Redefine `natural_frequencies` (which corresponds to $\vec{\omega}$) by performing the change of variables in step i of part a.

#### iii)
Set times and X to be the outputs from running the model with initial_phase and natural_frequencies for the graph G for 30 units of time with c=4.

#### iv)
The following code generates `L`:



In [None]:
A = nx.to_numpy_matrix(G)

d = []
for node in range(G.order()):

    d.append(G.degree(node))

D = np.diag(d)


L = D-A

Use  



In [None]:
R, W = scipy.linalg.eig(L)

to find a vector of the eigenvalues R and a matrix of the corresponding eigenvectors W. Each column of W is the eigenvector for the corresponding entry of the eigenvalue in R.

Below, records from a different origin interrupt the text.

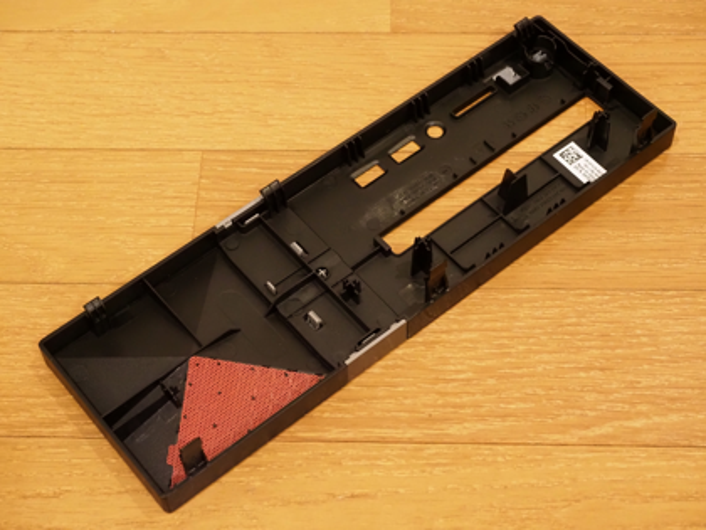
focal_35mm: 64
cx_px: 353
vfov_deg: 22.9
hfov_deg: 30.3
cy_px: 265
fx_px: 1305
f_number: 5.6
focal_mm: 32
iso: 6400
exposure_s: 1/30
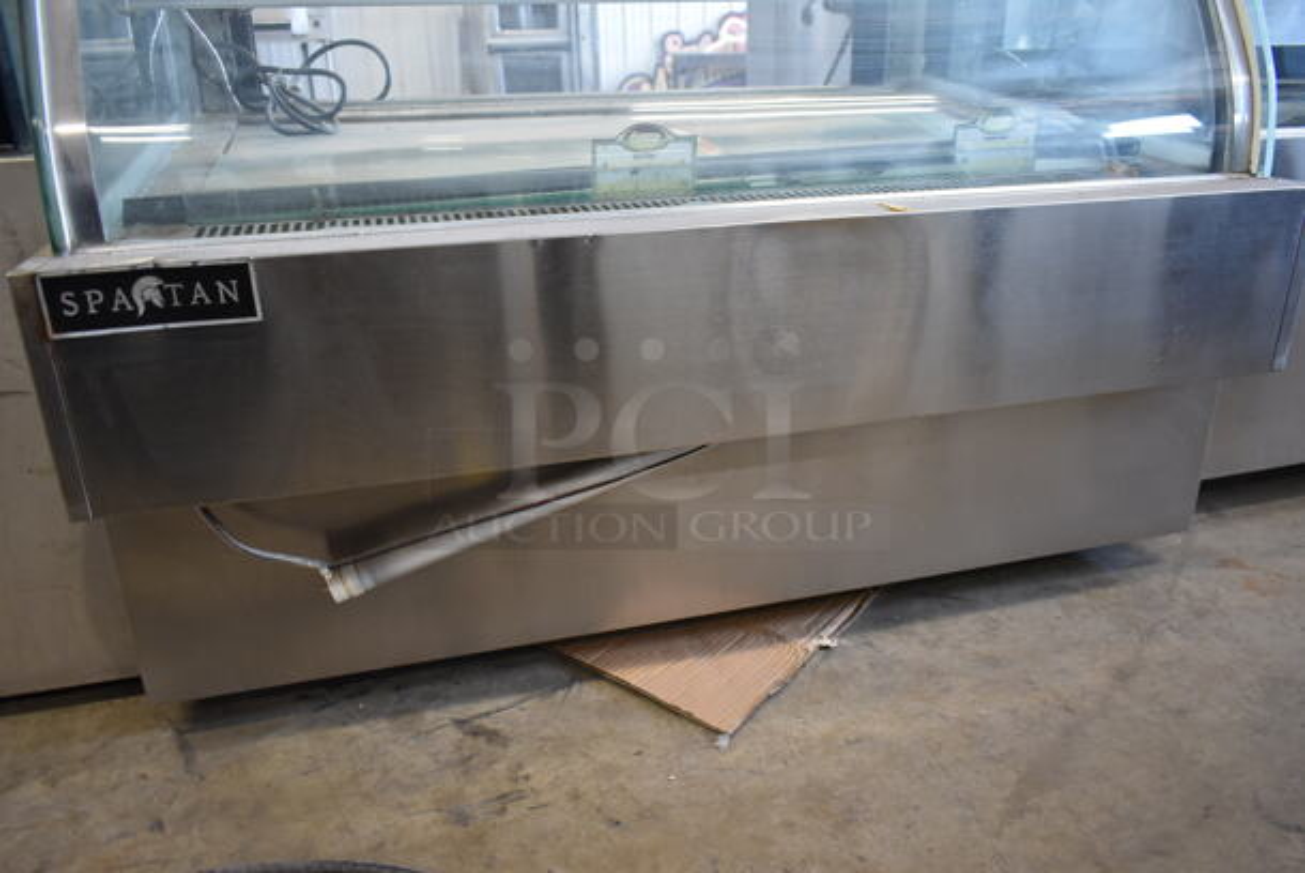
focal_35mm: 27
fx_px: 980
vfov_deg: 48.0
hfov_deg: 67.3
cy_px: 436
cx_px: 652
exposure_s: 1/60
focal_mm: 18
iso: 1000
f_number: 4
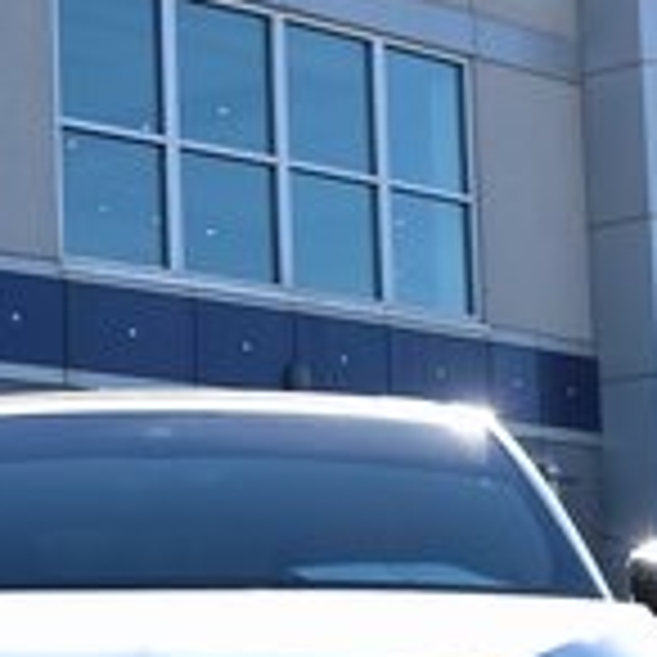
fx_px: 3003
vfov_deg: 12.5
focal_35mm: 140
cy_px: 454
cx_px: 135
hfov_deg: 12.4
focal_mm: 25
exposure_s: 1/200
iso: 100
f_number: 7.1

`W` and `R` are real, but numpy stores them as complex numbers (with machine precision level imaginary parts).  Let's convert them to reals.



In [None]:
W = np.real(W)
R = np.real(R)

You can find the coefficients $\beta_i$ by

In [None]:
Omegas = np.array([natural_frequencies[node] for node in range(G.order())])
Betas = np.linalg.solve(W, Omegas)


Use this information to calculate your expression in step viii of Part a, saving it in a vector named `prediction`.

#### v)

Now plot your phases (without displaying them) using `plot_phases`

and use

In [None]:
plt.plot([40]*G.order(), prediction, '.')
plt.show()

To plot your predictions as dots at time $40$.

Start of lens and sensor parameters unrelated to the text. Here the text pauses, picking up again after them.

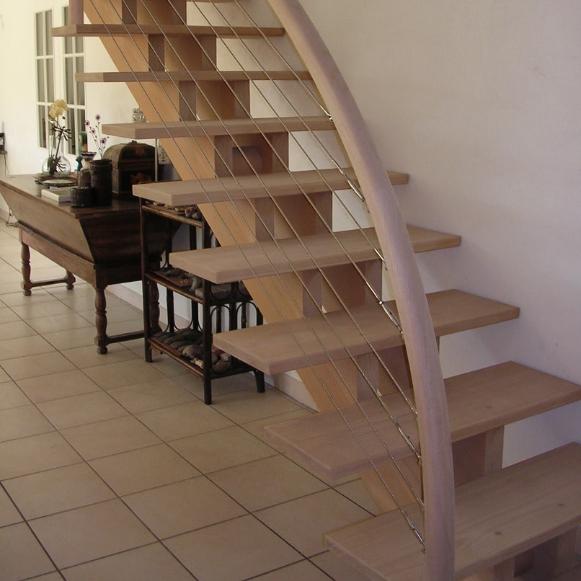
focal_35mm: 45
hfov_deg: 37.6
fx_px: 855
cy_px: 193
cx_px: 291
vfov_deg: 37.1
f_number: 2.8
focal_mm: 5.8
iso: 100
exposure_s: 1/30
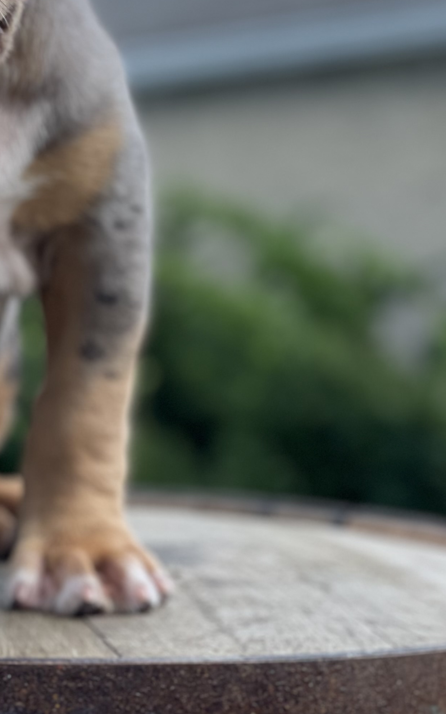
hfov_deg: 11.6
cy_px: 105
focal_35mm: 112
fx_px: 2178
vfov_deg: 18.4
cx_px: 29
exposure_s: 1/705
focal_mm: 6
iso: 25
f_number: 2
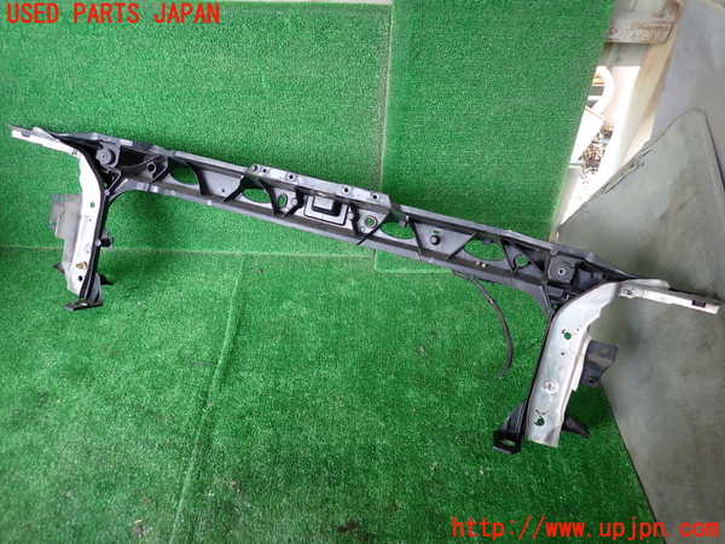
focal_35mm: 25
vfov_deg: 54.9
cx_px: 362
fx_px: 524
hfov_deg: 69.4
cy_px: 272
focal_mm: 4.5
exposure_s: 1/80
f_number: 2
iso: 200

Are these a reasonable fit (perhaps shifted vertically a small amount)?

In fact, our prediction doesn't just tell us what happens for large times.  When we include the terms that decay as $t \to \infty$, we get a prediction about all time.  I haven't included that in this problem simply because it requires a little more technical effort to plot, but if you're interested you can probably work out how to plot the full time predictions and compare them with the true solutions.